■ TASK INSTRUCTIONS
Only the lines from the one containing "Second Run DVD" to the end of the records belong in the output; print them exactly.

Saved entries
++++++
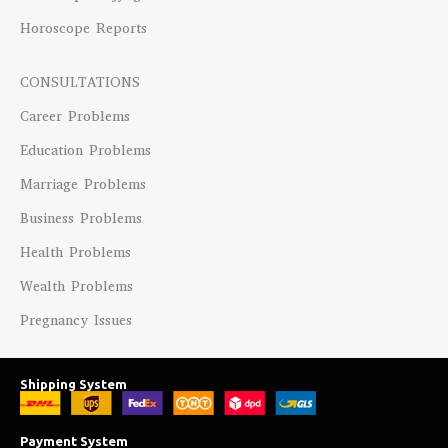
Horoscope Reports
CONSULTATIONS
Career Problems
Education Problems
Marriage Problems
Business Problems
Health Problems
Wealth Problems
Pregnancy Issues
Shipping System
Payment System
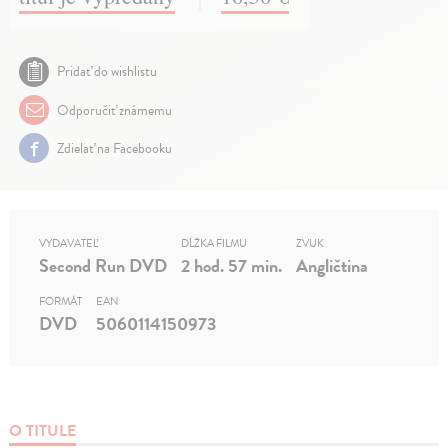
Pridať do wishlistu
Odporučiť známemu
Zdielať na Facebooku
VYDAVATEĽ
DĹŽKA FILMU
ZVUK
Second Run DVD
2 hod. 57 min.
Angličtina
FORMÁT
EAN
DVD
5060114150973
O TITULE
++++++
■ RESPONSE FOR THIS EXERCISE
Second Run DVD
2 hod. 57 min.
Angličtina
FORMÁT
EAN
DVD
5060114150973
O TITULE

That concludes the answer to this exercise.